Rail track workers look after and work on railway tracks and associated infrastructure.
Their duties may include carrying out maintenance, renewal, installation and inspection of track, tunnels, embankments, cuttings, level crossings and bridges, reporting and clearing potential obstacles, reporting accidents and incidents, and performing lookout and handsignalling duties as instructed.
Laying new track, or carrying out major repairs, requires the use of machinery to lay ballast (crushed rock used for the foundation of railway tracks). Spades and shovels, pneumatic drills, and welding equipment are also used.
Workers form small teams and take instructions from a team leader under the supervision of a technician or civil engineer.
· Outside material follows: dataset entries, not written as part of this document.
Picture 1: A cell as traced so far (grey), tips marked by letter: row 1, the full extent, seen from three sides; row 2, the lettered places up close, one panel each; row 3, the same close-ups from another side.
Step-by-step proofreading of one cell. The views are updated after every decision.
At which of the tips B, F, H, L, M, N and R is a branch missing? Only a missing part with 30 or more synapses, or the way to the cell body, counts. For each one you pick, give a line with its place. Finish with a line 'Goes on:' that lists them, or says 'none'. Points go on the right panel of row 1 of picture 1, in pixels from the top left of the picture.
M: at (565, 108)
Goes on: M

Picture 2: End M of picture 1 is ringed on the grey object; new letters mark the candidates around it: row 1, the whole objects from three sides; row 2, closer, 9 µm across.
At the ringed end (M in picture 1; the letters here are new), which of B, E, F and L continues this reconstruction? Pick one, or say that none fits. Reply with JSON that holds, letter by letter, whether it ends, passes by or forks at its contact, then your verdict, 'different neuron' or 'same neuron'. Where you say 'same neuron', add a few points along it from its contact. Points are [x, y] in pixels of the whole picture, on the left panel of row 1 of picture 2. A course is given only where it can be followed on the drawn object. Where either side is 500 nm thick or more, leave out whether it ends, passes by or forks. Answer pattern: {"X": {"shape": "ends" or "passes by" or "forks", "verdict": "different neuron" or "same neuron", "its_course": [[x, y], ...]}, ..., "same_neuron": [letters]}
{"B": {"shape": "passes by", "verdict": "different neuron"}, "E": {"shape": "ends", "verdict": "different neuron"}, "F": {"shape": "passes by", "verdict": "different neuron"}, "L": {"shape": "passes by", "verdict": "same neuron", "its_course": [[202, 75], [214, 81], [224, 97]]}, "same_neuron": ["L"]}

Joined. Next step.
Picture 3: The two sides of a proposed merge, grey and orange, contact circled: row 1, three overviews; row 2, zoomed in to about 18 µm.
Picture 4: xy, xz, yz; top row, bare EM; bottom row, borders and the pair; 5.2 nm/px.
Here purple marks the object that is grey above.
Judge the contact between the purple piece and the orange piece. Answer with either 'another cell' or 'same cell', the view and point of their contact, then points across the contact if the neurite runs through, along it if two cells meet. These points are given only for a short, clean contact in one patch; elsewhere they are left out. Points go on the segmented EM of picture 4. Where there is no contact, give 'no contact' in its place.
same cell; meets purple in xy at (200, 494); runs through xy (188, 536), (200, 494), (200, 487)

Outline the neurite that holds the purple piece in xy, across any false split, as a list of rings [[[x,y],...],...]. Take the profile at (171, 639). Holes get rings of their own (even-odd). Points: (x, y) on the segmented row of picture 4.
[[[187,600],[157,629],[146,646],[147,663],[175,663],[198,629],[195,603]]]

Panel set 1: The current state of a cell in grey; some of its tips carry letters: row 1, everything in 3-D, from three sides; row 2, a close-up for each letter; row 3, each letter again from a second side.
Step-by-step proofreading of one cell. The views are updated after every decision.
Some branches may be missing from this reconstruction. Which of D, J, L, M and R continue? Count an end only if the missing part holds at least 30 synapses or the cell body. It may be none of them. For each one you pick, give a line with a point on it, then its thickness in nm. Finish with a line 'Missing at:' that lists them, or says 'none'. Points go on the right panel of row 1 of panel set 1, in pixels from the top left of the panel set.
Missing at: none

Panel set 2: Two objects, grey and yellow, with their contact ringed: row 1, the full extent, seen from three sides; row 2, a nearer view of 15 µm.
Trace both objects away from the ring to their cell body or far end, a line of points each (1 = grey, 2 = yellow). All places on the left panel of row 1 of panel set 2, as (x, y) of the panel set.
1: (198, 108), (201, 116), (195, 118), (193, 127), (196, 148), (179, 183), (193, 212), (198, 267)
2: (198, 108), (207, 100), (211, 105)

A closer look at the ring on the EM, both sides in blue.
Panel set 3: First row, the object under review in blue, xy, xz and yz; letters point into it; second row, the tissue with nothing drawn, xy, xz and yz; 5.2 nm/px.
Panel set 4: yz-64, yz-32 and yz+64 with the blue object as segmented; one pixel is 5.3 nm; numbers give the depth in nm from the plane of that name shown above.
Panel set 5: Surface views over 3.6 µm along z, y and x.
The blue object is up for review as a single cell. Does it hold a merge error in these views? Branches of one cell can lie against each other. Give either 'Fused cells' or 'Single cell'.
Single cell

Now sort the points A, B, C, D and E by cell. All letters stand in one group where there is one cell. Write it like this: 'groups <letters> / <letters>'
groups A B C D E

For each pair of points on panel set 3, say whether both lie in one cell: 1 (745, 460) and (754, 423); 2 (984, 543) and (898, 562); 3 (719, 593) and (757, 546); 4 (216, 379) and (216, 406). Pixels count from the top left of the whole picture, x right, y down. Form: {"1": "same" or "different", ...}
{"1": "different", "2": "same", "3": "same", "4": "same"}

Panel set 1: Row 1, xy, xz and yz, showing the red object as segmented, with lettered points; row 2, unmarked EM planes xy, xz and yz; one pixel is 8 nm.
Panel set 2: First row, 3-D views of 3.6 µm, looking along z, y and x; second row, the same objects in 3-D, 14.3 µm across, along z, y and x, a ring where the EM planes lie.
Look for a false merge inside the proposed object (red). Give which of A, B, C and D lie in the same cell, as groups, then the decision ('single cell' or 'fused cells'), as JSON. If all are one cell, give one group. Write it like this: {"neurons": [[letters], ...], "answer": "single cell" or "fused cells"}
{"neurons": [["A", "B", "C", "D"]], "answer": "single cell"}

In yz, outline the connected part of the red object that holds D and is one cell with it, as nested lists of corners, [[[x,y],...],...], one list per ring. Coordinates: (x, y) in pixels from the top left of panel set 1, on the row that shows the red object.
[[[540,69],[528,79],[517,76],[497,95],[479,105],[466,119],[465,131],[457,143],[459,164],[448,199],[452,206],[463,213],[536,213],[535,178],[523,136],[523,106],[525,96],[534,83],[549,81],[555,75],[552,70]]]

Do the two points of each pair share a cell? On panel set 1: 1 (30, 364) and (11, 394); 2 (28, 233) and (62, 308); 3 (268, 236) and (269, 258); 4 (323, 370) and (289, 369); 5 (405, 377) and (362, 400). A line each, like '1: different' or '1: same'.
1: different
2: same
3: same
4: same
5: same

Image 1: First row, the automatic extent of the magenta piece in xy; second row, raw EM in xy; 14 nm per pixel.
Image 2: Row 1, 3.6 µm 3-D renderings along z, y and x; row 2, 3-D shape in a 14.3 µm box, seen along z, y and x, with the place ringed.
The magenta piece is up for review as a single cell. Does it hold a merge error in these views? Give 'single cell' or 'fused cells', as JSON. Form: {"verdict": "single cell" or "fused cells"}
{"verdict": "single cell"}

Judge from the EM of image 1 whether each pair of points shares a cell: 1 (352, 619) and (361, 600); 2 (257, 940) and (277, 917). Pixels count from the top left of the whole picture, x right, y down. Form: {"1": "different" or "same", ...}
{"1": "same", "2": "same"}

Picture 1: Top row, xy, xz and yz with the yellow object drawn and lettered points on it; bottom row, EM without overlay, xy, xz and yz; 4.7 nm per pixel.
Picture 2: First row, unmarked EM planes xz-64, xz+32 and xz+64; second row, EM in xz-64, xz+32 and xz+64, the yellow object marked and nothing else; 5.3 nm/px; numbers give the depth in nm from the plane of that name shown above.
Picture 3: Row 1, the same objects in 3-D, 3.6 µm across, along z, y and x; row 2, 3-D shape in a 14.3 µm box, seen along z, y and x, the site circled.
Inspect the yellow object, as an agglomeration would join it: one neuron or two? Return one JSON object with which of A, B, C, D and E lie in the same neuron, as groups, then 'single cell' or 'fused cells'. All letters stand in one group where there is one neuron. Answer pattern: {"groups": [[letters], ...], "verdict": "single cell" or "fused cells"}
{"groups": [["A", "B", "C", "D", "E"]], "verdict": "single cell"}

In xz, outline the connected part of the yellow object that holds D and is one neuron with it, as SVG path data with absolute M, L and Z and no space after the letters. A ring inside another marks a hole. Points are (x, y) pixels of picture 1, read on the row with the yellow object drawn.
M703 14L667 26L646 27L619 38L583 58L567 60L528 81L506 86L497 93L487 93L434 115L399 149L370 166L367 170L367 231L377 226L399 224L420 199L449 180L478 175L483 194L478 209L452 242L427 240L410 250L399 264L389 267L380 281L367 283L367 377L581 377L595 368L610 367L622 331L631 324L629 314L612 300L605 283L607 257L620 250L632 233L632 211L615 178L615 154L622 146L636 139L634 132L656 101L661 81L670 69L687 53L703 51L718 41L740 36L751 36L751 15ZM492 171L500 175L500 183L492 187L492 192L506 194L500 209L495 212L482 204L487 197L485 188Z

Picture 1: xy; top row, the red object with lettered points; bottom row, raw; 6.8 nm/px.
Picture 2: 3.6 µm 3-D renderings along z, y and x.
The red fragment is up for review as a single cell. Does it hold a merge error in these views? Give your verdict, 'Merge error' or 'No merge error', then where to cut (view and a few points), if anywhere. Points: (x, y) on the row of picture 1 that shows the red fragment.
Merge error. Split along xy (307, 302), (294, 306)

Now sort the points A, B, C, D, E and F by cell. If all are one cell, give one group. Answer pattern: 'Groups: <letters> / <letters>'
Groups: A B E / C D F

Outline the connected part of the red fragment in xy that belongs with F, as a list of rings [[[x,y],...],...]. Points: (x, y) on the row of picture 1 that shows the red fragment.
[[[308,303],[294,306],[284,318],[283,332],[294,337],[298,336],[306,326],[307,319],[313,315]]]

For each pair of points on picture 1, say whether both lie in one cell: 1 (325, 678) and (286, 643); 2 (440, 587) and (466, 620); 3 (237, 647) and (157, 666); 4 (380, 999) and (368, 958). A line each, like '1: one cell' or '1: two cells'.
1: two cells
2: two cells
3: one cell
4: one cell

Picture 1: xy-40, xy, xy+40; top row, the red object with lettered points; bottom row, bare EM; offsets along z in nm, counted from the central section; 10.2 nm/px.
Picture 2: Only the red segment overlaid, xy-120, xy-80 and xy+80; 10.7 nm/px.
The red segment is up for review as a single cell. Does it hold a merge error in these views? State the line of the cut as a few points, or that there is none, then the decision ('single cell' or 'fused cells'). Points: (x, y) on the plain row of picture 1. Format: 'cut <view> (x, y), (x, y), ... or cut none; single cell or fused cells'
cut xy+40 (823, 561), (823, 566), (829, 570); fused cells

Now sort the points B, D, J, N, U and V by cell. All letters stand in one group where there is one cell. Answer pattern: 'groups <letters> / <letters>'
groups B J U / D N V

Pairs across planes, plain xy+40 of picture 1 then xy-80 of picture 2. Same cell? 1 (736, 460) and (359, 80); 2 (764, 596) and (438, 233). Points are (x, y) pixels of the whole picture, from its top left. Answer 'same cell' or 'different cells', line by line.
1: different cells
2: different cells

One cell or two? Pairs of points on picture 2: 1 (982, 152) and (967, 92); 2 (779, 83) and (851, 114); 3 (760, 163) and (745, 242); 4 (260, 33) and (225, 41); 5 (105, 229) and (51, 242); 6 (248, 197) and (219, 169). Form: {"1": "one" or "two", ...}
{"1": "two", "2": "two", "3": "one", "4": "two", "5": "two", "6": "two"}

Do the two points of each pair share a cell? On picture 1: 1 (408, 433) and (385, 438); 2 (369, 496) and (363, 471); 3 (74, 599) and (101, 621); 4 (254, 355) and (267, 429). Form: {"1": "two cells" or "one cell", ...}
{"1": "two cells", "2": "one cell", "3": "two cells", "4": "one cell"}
Work is carried out on the track in all weathers. Protective clothing is provided: overalls, hard hats, boots and ear protection.
Depending on the location of the track, long distance travel from base could be necessary. This could involve relocation for short periods of time.
As a rail track worker, you should:
Job vacancies may be advertised locally for each area or network. Most opportunities are in big towns and cities.
Some underground/metro/light rail operators employ track workers.
Job opportunities are improving; there is a lot of work to repair faulty tracks around the country and make them suitable for the new, faster trains.
Promotion is usually to supervisor or team leader. Some workers become track inspectors or managers. Promotion may be faster if you move between employers.